DR. GERBERLING: With respect to the specific investigation of various places where the Manhattan hospital worker has been, I would have to refer you to the New York City Health Department for those details, because they are actually leading the evaluation of the geography of her whereabouts from that standpoint. I'm not a New Yorker, and I just don't have a frame of reference to speak to that particular question.

With respect to the sampling of postal facilities that is ongoing in the United States, again, I think the question would best be addressed to the US Postal Service. CDC is working with the Postal Service and the EPA to develop a protocol for ensuring that any sampling that's being done in the most scientific and most valid way possible, and CDC is actually very pleased with the plan that the Postal Service has in development, and will do everything we can to cooperate in their efforts.

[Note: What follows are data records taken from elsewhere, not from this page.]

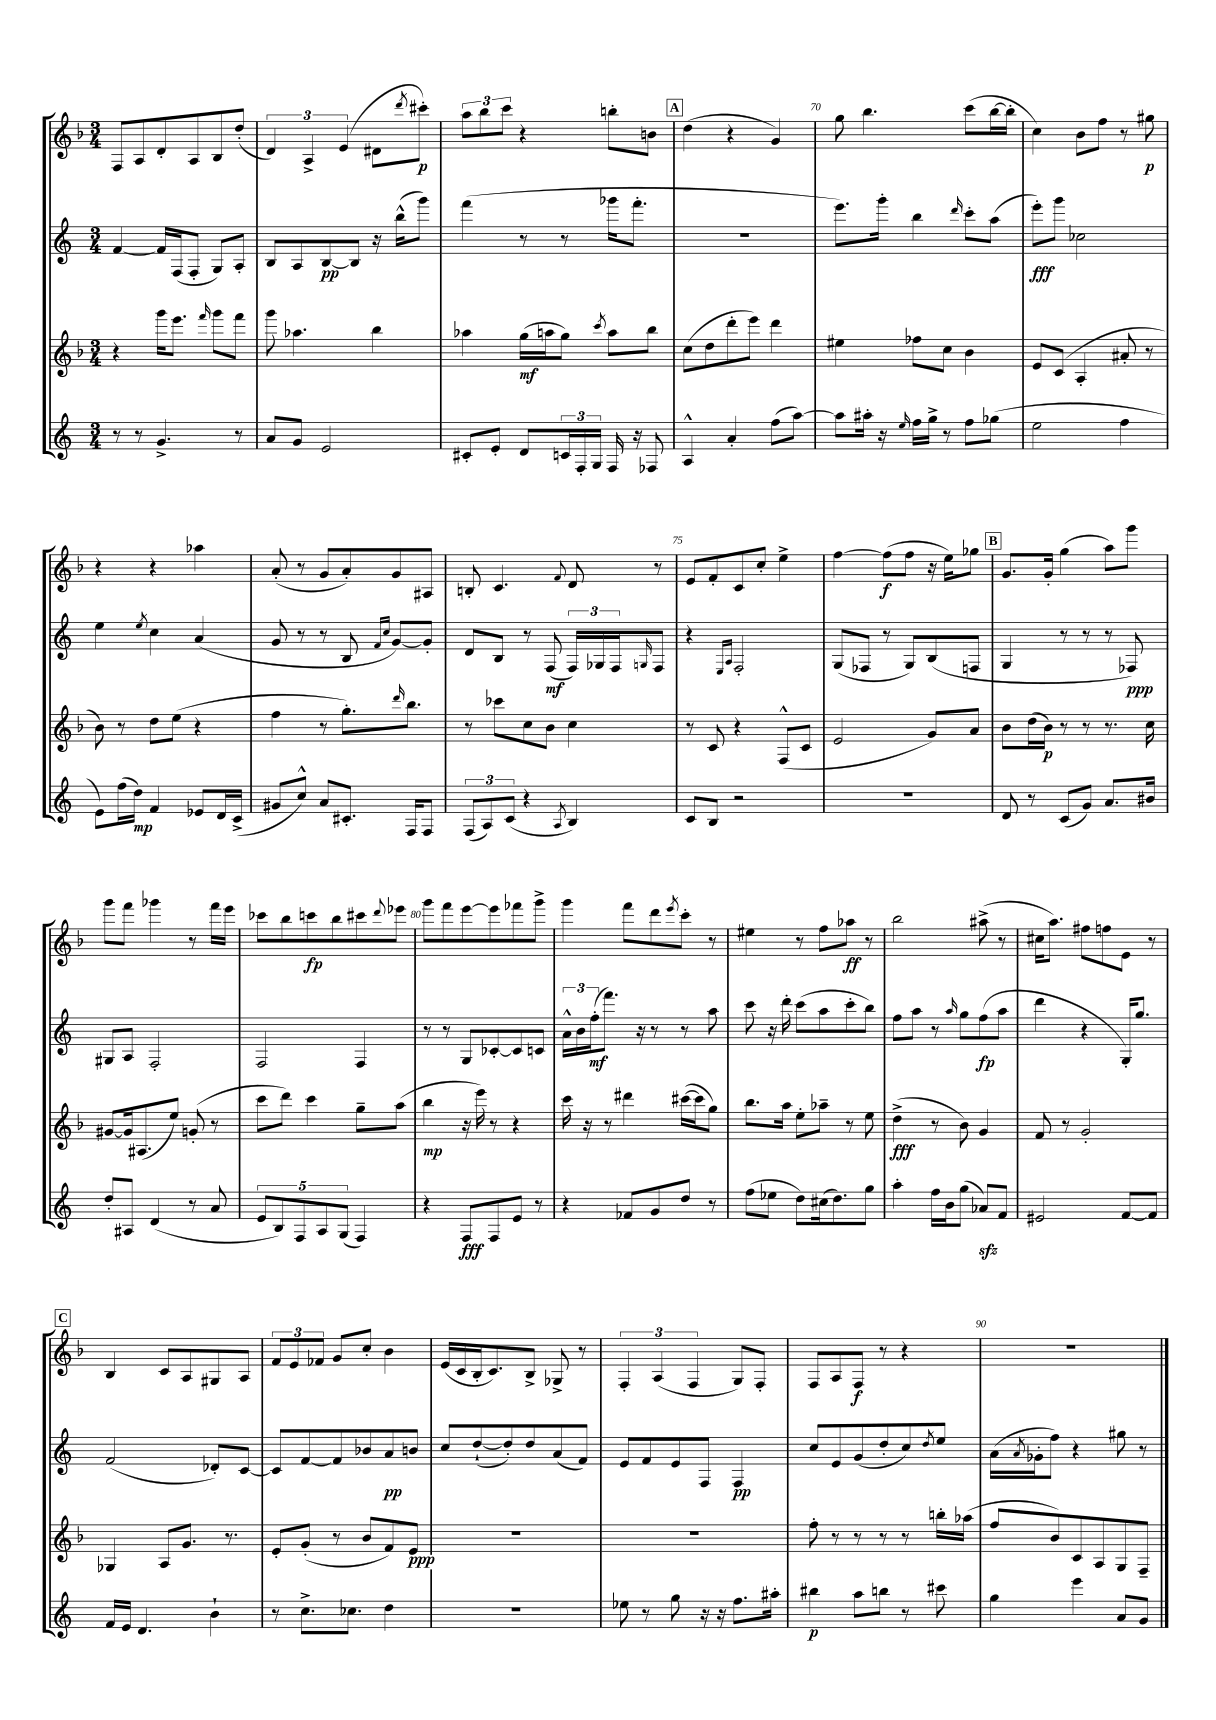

**kern	**kern	**kern	**kern
*staff4	*staff3	*staff2	*staff1
*clefG2	*clefG2	*clefG2	*clefG2
*k[]	*k[b-]	*k[]	*k[b-]
*M3/4	*M3/4	*M3/4	*M3/4
8r	4r	[4f	8F
8r	.	.	8A
4.g^	16ggg	16f]	8d'
.	8.eee	(16F	.
.	.	8F'	8A
.	16qqfff	.	.
.	8ggg	8G)	8B-
8r	8fff	8A'	(8dd'
=	=	=	=
8a	8ggg	8B	6d)
8g	4.aa-	8A	.
.	.	.	6A^
2e	.	[8B	.
.	.	.	(6e
.	.	8B]	.
.	4bb-	16r	8d#
.	.	(16bb^^	.
.	.	.	8qddd
.	.	8ggg)	8ccc#')
=	=	=	=
8c#'	4aa-	(4fff	12aa
.	.	.	12bb-
8e'	.	.	.
.	.	.	12ccc
8d	(16gg	8r	4r
.	16aa	.	.
24c	8gg)	8r	.
24F'	.	.	.
24G	.	.	.
.	8qccc	.	.
16F	8aa	16ggg-	8bb'
16r	.	8.fff'	.
8F-	8bb-	.	8b
=	=	=	=
4A^^	(8cc	2.r	(4dd
.	8dd	.	.
4a'	8ddd'	.	4r
.	8eee)	.	.
(8ff	4ddd	.	4g)
[8aa)	.	.	.
=	=	=	=
8aa]	4ee#	8.eee)	8gg
16aa#'	.	.	4.bb-
16r	.	16ggg'	.
16qqee	.	.	.
16ff	8ff-	4bb	.
16gg^	.	.	.
8r	8cc	.	.
.	.	16qqddd	.
8ff	4b-	8ccc'	(8ccc
(8gg-	.	(8aa	[16bb-
.	.	.	16bb-']
=	=	=	=
2ee	8e	8eee')	4cc)
.	(8c	8ggg	.
.	4A'	2cc-	8b-
.	.	.	8ff
4ff	8a#'	.	8r
.	8r	.	8gg#
=	=	=	=
8e)	8b-)	4ee	4r
(16ff	8r	.	.
16dd)	.	.	.
.	.	8qee	.
4f	8dd	4cc	4r
.	(8ee	.	.
8e-	4r	(4a	4aa-
16d	.	.	.
(16c^	.	.	.
=	=	=	=
8g#	4ff	8g	(8a'
8cc^^)	.	8r	8r
8a	8r	8r	8g
8.c#'	8.gg')	8B	8a')
.	.	16qqf	.
.	.	16qqcc	.
.	.	[8g)	8g
.	16qqddd	.	.
16F	8.bb-	.	.
8F	.	8g']	8A#
=	=	=	=
(12F	8r	8d	8B'
12A)	.	.	.
.	8ccc-	8B	4.c
(12c	.	.	.
4r	8cc	8r	.
.	8b-	(8F	.
8qA	.	.	8qqf
4B)	4cc	24F)	8d
.	.	24G-	.
.	.	24F	.
.	.	16qqG	.
.	.	8F	8r
=	=	=	=
8c	8r	4r	8e
8B	8c	.	8f'
.	.	16qqE	.
.	.	16qqA	.
2r	4r	2F'	8c
.	.	.	8cc'
.	(8F^^	.	4ee^
.	8c	.	.
=	=	=	=
2.r	2e	(8G	[4ff
.	.	8F-	.
.	.	8r	(8ff]
.	.	8G)	8ff
.	8g)	(8B	16r
.	.	.	16ee)
.	8a	8F	8gg-
=	=	=	=
8d	8b-	4G	8.g
8r	(16dd	.	.
.	16b-)	.	16g'
(8c	8r	8r	(4gg
8g)	8r	8r	.
8.a	8.r	8r	8aa)
.	.	8F-)	8ggg
16b#	16cc	.	.
=	=	=	=
8dd'	[8g#	8G#	8ggg
8A#	16g#]	8A	8fff
.	(8.A#	.	.
(4d	.	2F'	4ggg-
.	8ee)	.	.
8r	(8g'	.	8r
8a	8r	.	16fff
.	.	.	16eee
=	=	=	=
10e	8ccc	2F	8ccc-
10B)	.	.	.
.	8ddd)	.	8bb-
10F	.	.	.
.	4ccc	.	8ccc
10A	.	.	.
.	.	.	8bb-
(10G	.	.	.
4F)	8gg~	4F	8ccc#
.	.	.	8qqddd
.	(8aa	.	8eee-
=	=	=	=
4r	4bb-	8r	8ggg
.	.	8r	8fff
8F	16r	8G	[8eee
.	16eee)	.	.
8F	8r	[8c-'	8eee]
8e	4r	8c-]	8fff-
8r	.	8c	8ggg^
=	=	=	=
4r	16ccc	24a^^	4ggg
.	.	24b	.
.	16r	.	.
.	.	(24ff'	.
.	8r	8.fff)	.
8f-	4ddd#	.	8fff
.	.	16r	.
8g	.	8r	8ddd
.	.	.	8qeee
8dd	([16ccc#	8r	8ccc'
.	16ccc#]	.	.
8r	8gg)	8aa	8r
=	=	=	=
(8ff	8.bb-	8ccc	4ee#
8ee-	.	16r	.
.	16aa	16ddd'	.
8dd)	8ee'	(8ccc	8r
(16cc#	8aa-~	8aa	8ff
8.dd)	.	.	.
.	8r	8ccc'	8aa-
8gg	8ee	8bb)	8r
=	=	=	=
4aa'	(4dd^	8ff	2bb-
.	.	8aa	.
16ff	8r	8r	.
16b	.	.	.
.	.	16qqaa	.
(8gg	8b-)	8gg	.
8a-)	4g	(8ff	(8aa#^
8f	.	8aa	8r
=	=	=	=
2e#	8f	4ddd	16cc#
.	.	.	8.aa)
.	8r	.	.
.	2g'	4r	8ff#
.	.	.	8ff
[8f	.	16G')	8e
.	.	8.gg	.
8f]	.	.	8r
=	=	=	=
16f	4G-	(2f	4B-
16e	.	.	.
4.d	.	.	.
.	8A	.	8c
.	8.g	.	8A
4b`	.	8d-')	8G#
.	8.r	.	.
.	.	[8c	8A
=	=	=	=
8r	8e'	8c]	12f
.	.	.	12e
8.cc^	(8g'	[8f	.
.	.	.	12f-
.	8r	8f]	8g
8.cc-	.	.	.
.	8b-	8b-	8cc'
4dd	8f)	8a	4b-
.	8e	8b	.
=	=	=	=
2.r	2.r	8cc	(16e
.	.	.	16c
.	.	([8dd`	16B-'
.	.	.	8.c)
.	.	8dd'])	.
.	.	8dd	8B-^
.	.	(8a	8G-^
.	.	8f)	8r
=	=	=	=
8ee-	2.r	8e	6F'
8r	.	8f	.
.	.	.	(6A
8gg	.	8e	.
.	.	.	6F
16r	.	8F	.
16r	.	.	.
8.ff	.	4F	8G)
.	.	.	8F'
16aa#'	.	.	.
=	=	=	=
4bb#	8ff'	8cc	8F
.	8r	8e	8A
8aa	8r	(8g	8F
8bb	8r	8dd'	8r
8r	8r	8cc)	4r
.	.	8qdd	.
8ccc#	16bb'	8ee	.
.	(16aa-	.	.
=	=	=	=
4gg	8ff	(16a	2.r
.	.	8qa	.
.	.	16g-'	.
.	8b-)	8ff)	.
4eee	8c	4r	.
.	8A	.	.
8a	8G	8gg#	.
8g	8F~	8r	.
==	==	==	==
*-	*-	*-	*-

Obviously, we are hoping to include the state and local health departments in this process, particularly if there is concern about a contaminant or a spore found in a facility, that the state health department needs to be made aware of that, and we'll do what we can to facilitate that exchange of information.

CDC MODERATOR: John, we have time for one more question.

AT&T MODERATOR: And that will be from the line of Earl Wayne with Newsday. Please go ahead.

QUESTION: I was wondering how many laboratories there are in the response network, and if they would have been able to respond adequately if there had been several hundred cases rather 17?

DR. GERBERDING: The laboratory response network has somewhere between 80 and 100 hospitals depending on how you define their inclusion. And we're adding more all the time. The capacity to respond in these laboratories depends in part on what the expectation is of their--where they come into the protocol.

So the Level A laboratories have actually a very large capacity to do the initial screening of samples, this would be somewhat similar to clinical microbiological laboratories in patient care areas being able to screen clinical specimens and pick up those that are potentially suspicious.

The Level B laboratories that are doing more of the [inaudible] evaluation on some cases, assessment of powders or other materials, have to rely on reagents and more sophisticated techniques that do require support. We have worked very hard to ensure we have an adequate supply of those materials and I think our surge capacity is quite good, in that we would have been able to implement that surge capacity plan to accommodate incremental increases in the demand.

Having said all that, we are very mindful of the importance of continuing to build capacity in this network and are in regular conversations with our partners in the state health and the lab networks to make sure that we're providing them everything we can to keep them in business.

CDC MODERATOR: Thank you, ladies and gentlemen for participating in the telebriefing today. As a reminder, the transcript will be available online later this afternoon. Also, the audio webcast will be available for you to listen to again. And again we thank you, and there will be another telebriefing tomorrow at noon.

AT&T MODERATOR: And, ladies and gentlemen, that does conclude your conference. You may now disconnect.